• [Document section]
'''

Re: Cluster key distribution wrong after upgrading to 0.8.4

Thibaut Britz Mon, 22 Aug 2011 03:08:17 -0700

Hi,

Thanks for explaining: As I understood each node now only displays
it's local view of the the data it cotains, and not the global view
anymore.


One more question:
Why do the nodes at the end of the ring only show the % load from 2
nodes and not from 3?
We are always writing with quorum, so there should also be data on the
adjacent nodes? Or are the quorum writes not working as expected (only
writing to 2 nodes) instead of 3 at the beginning and end of the
cluster?

Thanks,
Thibaut


On Mon, Aug 22, 2011 at 12:01 AM, aaron morton <aa...@thelastpickle.com> wrote:
> I'm not sure what the fix is.
>
> When using an order preserving partitioner it's up to you to ensure the ring 
> is correctly balanced.
>
> Say you have the following setup…
>
> node : token
> 1 : a
> 2 : h
> 3 : p
>
> If keys are always 1 character we can say each node own's roughly 33% of the 
> ring. Because we know there are only 26 possible keys.
>
> With the RP we know how many keys there are, the output of the md5 
> calculation is a 128 bit integer. So we can say what fraction of the total 
> each range is.
>
> If in the example above keys are of any length, how many values exist between 
> a and h ?

'''

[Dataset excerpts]
'''

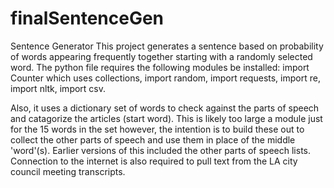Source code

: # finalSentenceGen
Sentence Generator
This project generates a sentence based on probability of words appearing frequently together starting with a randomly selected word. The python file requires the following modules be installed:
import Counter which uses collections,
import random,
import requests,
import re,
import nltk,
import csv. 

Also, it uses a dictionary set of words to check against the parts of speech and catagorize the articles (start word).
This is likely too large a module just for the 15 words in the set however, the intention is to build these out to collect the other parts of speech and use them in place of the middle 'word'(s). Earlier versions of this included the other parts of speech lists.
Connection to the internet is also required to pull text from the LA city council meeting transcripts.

'''
'''

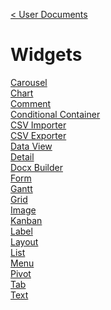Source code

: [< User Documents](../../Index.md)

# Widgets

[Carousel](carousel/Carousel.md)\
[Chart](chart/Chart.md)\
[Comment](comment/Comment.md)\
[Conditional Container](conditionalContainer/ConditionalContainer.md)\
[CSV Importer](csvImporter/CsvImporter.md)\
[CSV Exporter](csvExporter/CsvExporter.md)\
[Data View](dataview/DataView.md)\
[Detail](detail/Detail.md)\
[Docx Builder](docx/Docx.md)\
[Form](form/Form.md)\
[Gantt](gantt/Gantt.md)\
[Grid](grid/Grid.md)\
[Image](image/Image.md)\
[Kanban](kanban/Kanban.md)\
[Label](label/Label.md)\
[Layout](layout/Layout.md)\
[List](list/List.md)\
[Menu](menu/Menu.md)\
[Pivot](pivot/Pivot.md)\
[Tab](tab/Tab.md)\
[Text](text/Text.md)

'''

• [Activity list]
1 > List each node and the token assigned to it in the example setup given in the thread on cluster key distribution.
2 > In the thread on cluster key distribution, condense the paragraph beginning "Why do the nodes at the end of the ring" into two shorter sentences that keep its main facts.
3 > Carry on the thread on cluster key distribution from the point where it stops.

• [Results of the tasks]
1 >
Node 1: a
Node 2: h
Node 3: p

2 > Nodes at the beginning and end of the ring show the % load from only 2 nodes rather than 3. Since every write uses quorum, the adjacent nodes should also hold data, unless quorum writes at the ends of the cluster reach only 2 nodes instead of 3.

3 >
>
> Cheers
>
> -----------------
> Aaron Morton
> Freelance Cassandra Developer
> @aaronmorton
> http://www.thelastpickle.com
>
> On 22/08/2011, at 3:33 AM, Thibaut Britz wrote:
>
>> Hi,
>>
>> I will wait until this is fixed beforeI upgrade, just to be sure.
>>
>> Shall I open a new ticket for this issue?
>>
>> Thanks,
>> Thibaut
>>
>> On Sun, Aug 21, 2011 at 11:57 AM, aaron morton <aa...@thelastpickle.com> 
>> wrote:
>>> This looks like an artifact of the way ownership is calculated for the OOP.
>>> See 
>>> https://github.com/apache/cassandra/blob/cassandra-0.8.4/src/java/org/apache/cassandra/dht/OrderPreservingPartitioner.java#L177
>>>  it
>>> was changed in this ticket
>>> https://issues.apache.org/jira/browse/CASSANDRA-2800
>>> The change applied in CASSANDRA-2800 was not applied to the
>>> AbstractByteOrderPartitioner. Looks like it should have been. I'll chase
>>> that up.
>>>
>>> When each node calculates the ownership for the token ranges (for OOP and
>>> BOP) it's based on the number of keys the node has in that range. As there
>>> is no way for the OOP to understand the range of values the keys may take.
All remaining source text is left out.